Under today’s methods, voltage and frequency support needs are considered separately from power needs. But new regulations could provide power resources, voltage support and frequency balancing that operate much more quickly than traditional alternatives, he said. Those include California's plan to add advanced inverter features to the state’s distributed solar PV fleet, and the new energy storage resources that could come to the SONGS service region as part of the state’s mandate to add 1.3 gigawatts of grid-scale storage by 2020.
What’s more, they don’t need to come in multi-megawatt units that take years to site and build, but can be added incrementally at much lower cost, said Lewis.
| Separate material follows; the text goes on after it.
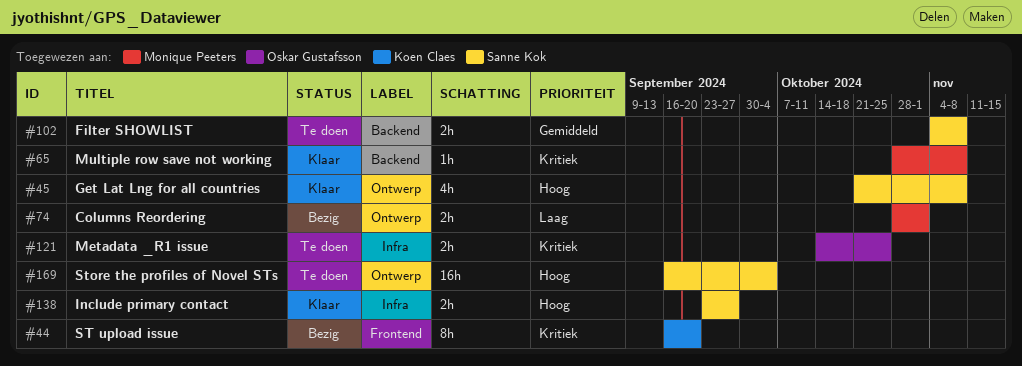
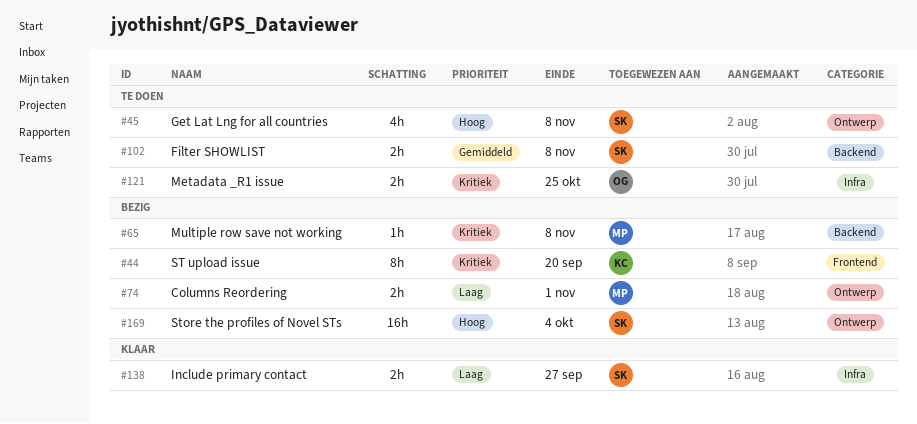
#45, status: Klaar -> Te doen
#65, status: Klaar -> Bezig
#138, priority: Hoog -> Laag
#169, status: Te doen -> Bezig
“Preferred resources have a much higher capability of being located where you want them,” he said. “And for frequency balancing, the speed of providing resources to the grid is the most important characteristic — and again, preferred resources are much more valuable than natural gas in being able to provide speed.”
Adding in more demand response and energy storage capacity could further reduce the impact of distributed PV. Clean Coalition’s “Flattening the Duck Curve” paper (PDF) shows how these additions will help mitigate the worst aspects of this future energy imbalance scenario, as the following graphic shows.
These issues don’t pertain specifically to the CPUC’s decision on SONGS. But they do illustrate how complicated it is to weave the new challenges and capabilities of distributed energy, energy storage and flexible demand into traditional grid planning. Southern California Edison’s “Living Pilot” project, which has collected 54 separate proposals for how combinations of renewable, storage and demand-side resources can support local and system-wide grid needs, could help in this process. CPUC’s new order asks SDG&E to start its own Living Pilot project as well.
Having lost their battle for an all-green SONGS replacement strategy, groups like Sierra Club, Clean Coalition and Natural Resources Defense Council are now hoping that utilities keep their future procurement processes as open as possible.
Steven Martinez, legal director of NRDC's California Energy Project, praised the CPUC for including as many green alternatives as it did. But he also called for “improving the accounting of these preferred resources,” so that improvements can be reflected in the region's ongoing progress toward clean air and greenhouse gas reduction goals.
That's going to be a challenge that California's utilities will share, Commissioner Florio noted in Thursday's hearing. After all, this is the first time California has relied on preferred resources for grid reliability needs.
“It’s going to take a lot of hard work by our utilities to orchestrate the combination of preferred resources to provide the reliability qualities that have previously been provided by gas-fired resources,” he said. “It’s going to be a tough challenge, but I believe our utilities will be up to that challenge.”